|
|
|
Introduction
The basic idea here is to get a sample of an object's color
by grabbing a small (16 x 16 pixel) window of the image where
the user clicks. This can be done multiple times to capture
light-dark variation. In colorspace (RGB here)
these sampled pixels will form a cluster of points. If the object
sampled is of fairly uniform color and is nearly Lambertian, then
theory tells us that the cluster will lie along a single line between
the origin (black) and the color reflected from the object
(mostly the object's intrinsic color). The points will not be perfectly
linear because of object color variation and camera noise, so by using
principal component (PC) analysis we can compute the parameters of a bounding
ellipsoid for the sample points that is essentially a fat version of a
segment of the theoretical line.
Once the bounding ellipsoid has been computed, it can be used as a
membership function. Pixels captured later can be tested to see whether
they are inside or outside the ellipsoid representing the object color.
Another possible membership function that is easier to construct and faster to
evaluate is a sphere of some radius centered at the mean (in RGB space) of the
sample pixels. This is inadequate for most situations, though.
In the following images you can get an idea of the discrimination ability of
the above membership functions in one particular indoor situation. I got a sample from
just below my right eye in the first image. In the second
and third images, pixels drawn in red are those that have been classified as
inside the computed membership function. White pixels in the third image
represent colors that were saturated in at least one color channel; they are
automatically discarded if present in the sample and are always classified as outside
by the membership function.
|
|
 |
|
Indoor scene |
|
 |
 |
| Sphere of radius 30 |
Ellipsoid scaled to one standard deviation |
|
|
We can use a membership function for tracking by initializing a small (128 x 128 pixels)
tracking window centered on the mean image location of the color sample clicks.
Each tracking cycle, every pixel in the tracking window is evaluated by the membership
function. The mean image location of the pixels classified as inside (red pixels)
is used as the center of the tracking window in the next cycle.
Here, a red latex ball is being tracked using a PC ellipsoid as the membership
function. The X Window display slows things down, but it gives you an idea of how much
information the tracker has to work with.

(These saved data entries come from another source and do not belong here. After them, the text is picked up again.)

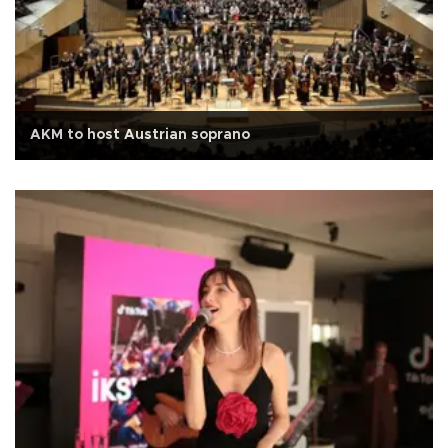
AKM to host Austrian soprano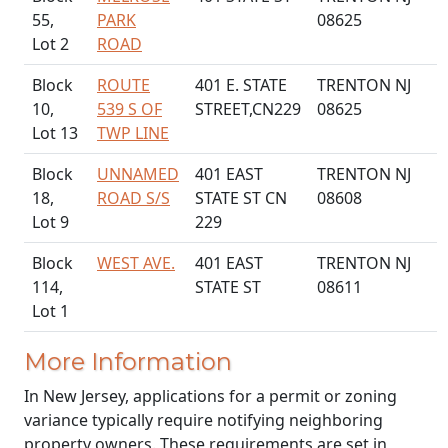
55,
PARK
08625
Lot 2
ROAD
Block
ROUTE
401 E. STATE
TRENTON NJ
10,
539 S OF
STREET,CN229
08625
Lot 13
TWP LINE
Block
UNNAMED
401 EAST
TRENTON NJ
18,
ROAD S/S
STATE ST CN
08608
Lot 9
229
Block
WEST AVE.
401 EAST
TRENTON NJ
114,
STATE ST
08611
Lot 1
More Information
In New Jersey, applications for a permit or zoning
variance typically require notifying neighboring
property owners. These requirements are set in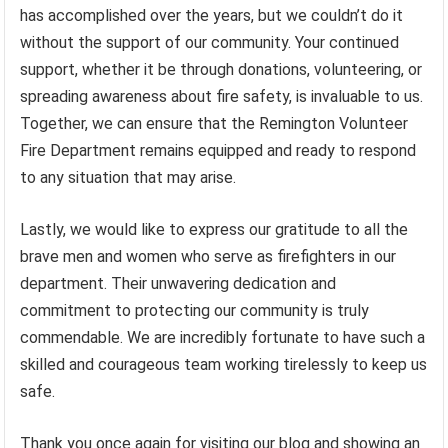
has accomplished over the years, but we couldn’t do it
without the support of our community. Your continued
support, whether it be through donations, volunteering, or
spreading awareness about fire safety, is invaluable to us.
Together, we can ensure that the Remington Volunteer
Fire Department remains equipped and ready to respond
to any situation that may arise.
Lastly, we would like to express our gratitude to all the
brave men and women who serve as firefighters in our
department. Their unwavering dedication and
commitment to protecting our community is truly
commendable. We are incredibly fortunate to have such a
skilled and courageous team working tirelessly to keep us
safe.
Thank you once again for visiting our blog and showing an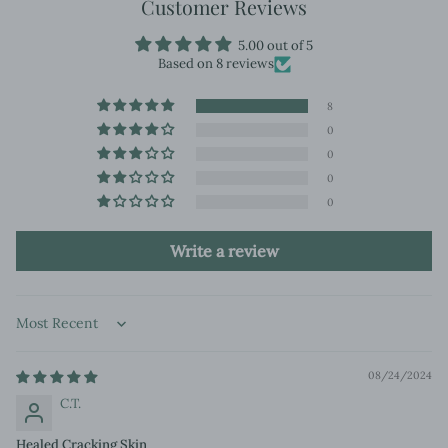
Customer Reviews
5.00 out of 5
Based on 8 reviews
8
0
0
0
0
Write a review
Sort by
08/24/2024
C.T.
Healed Cracking Skin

Drawing directly to the monitor is much faster. Furthermore, by keeping a record of
the tracked ball's consecutive positions, we can gain
additional knowledge for use as input to another program.

|
|
Face-tracking
This technique also works well for tracking faces. Here's what is segmented in a
sample image; note the false positives cause by highlights in my hair.

With the camera mounted on
a Directed Perception
PTU-46 pan-tilt unit, the tracker can follow a person as they walk around the room.
This is done by moving the camera
incrementally in the direction that will bring the tracking window back to the
center of the 640 x 480 video signal. Here are four images taken from a
continuous sequence; note the changes in scale, orientation, and incident illumination
of the tracked face.


|
|
Refinding
Occasionally the tracker will lose track of its quarry. This may be due
to excessive speed, occlusion, or distraction. Distraction depends solely on the
discrimination ability of the membership function, but the first two cases can
often be resolved by repeatedly resampling the entire image at a lower resolution.
Pixels satisfying the color membership function in this lo-res image are weighted
according to the inverse of their distance from the point of loss and how clustered
they are, yielding hypotheses for the new location of the object. When a
sufficiently strong hypothesis is found, tracking is restarted at that point.
With failure recovery, tracking is fast and robust enough to track tossed or
bouncing balls. In the following figure, tracking was initialized on the red latex
ball, which was then removed from view. The ball was then thrown into the camera's
view without warning; the tracker reacquired it before it hit the ground. The red line
shows the ball's trajectory as it was subsequently tracked.
|
|

|
|
In the next figure, the red ball is being tracked as it and a blue ball are juggled
(the camera is turned on its side).
Note that the trajectory line has gaps: this is because
at different points in its arc the ball was going too fast to track or slowed
down enough to be picked up again. Also, the act of catching the ball often
obscures it enough to interrupt tracking; this accounts for the disconnectedness of the
line between catches and throws. When the image was grabbed, the blue ball
was in front of the juggler's nose and the red ball falling into his left hand.

|
|
Future Work
Face tracking is just flesh tracking unless geometry or other
information is incorporated. Other body parts or other people's faces
may distract the tracker.

|